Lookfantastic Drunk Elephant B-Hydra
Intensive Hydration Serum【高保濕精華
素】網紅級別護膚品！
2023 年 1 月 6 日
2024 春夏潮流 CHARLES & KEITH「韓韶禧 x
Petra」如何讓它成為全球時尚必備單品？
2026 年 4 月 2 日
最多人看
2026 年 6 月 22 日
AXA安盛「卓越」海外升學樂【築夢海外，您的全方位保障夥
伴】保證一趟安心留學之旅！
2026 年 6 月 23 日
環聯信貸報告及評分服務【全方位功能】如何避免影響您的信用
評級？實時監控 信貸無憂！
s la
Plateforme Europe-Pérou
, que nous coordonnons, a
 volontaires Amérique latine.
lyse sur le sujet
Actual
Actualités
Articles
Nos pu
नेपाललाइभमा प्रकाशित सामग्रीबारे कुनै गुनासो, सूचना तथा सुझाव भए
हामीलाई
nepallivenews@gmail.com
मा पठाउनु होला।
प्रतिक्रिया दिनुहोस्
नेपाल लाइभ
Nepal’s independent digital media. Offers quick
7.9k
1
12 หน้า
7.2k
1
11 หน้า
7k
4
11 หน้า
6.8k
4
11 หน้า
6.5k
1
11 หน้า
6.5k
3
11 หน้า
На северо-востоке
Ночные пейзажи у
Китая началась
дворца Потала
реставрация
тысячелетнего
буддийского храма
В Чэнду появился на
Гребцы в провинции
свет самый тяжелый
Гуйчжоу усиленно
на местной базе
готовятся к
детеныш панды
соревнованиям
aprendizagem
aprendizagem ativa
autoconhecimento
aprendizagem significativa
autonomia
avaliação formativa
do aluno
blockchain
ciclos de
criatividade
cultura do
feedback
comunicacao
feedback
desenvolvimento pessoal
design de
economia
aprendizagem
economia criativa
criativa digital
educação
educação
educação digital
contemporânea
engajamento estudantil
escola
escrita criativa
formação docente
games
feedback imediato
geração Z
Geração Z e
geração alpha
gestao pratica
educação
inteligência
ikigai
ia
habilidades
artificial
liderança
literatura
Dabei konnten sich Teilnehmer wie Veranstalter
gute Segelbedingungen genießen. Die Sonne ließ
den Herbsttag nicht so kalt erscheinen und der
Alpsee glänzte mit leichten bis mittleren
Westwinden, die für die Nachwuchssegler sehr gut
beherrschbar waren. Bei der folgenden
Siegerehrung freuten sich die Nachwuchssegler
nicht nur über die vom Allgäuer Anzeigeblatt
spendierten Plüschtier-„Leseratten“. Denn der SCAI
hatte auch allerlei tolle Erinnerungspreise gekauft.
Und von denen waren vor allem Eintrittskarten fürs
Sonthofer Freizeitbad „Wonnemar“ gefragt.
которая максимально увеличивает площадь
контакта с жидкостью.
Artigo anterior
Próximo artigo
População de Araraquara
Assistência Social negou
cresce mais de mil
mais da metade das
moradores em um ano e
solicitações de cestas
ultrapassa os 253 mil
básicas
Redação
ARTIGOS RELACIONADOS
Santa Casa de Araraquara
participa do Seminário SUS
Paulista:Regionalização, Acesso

★ ★ ★

• _EXERCISE AIM_:
With the first line being the one containing "प्रतिक्रिया दिनुहोस्" and the last line the one containing "буддийского храма", transcribe exactly the lines above that fall in that range.

• _WRITTEN SOLUTION_:
प्रतिक्रिया दिनुहोस्
नेपाल लाइभ
Nepal’s independent digital media. Offers quick
7.9k
1
12 หน้า
7.2k
1
11 หน้า
7k
4
11 หน้า
6.8k
4
11 หน้า
6.5k
1
11 หน้า
6.5k
3
11 หน้า
На северо-востоке
Ночные пейзажи у
Китая началась
дворца Потала
реставрация
тысячелетнего
буддийского храма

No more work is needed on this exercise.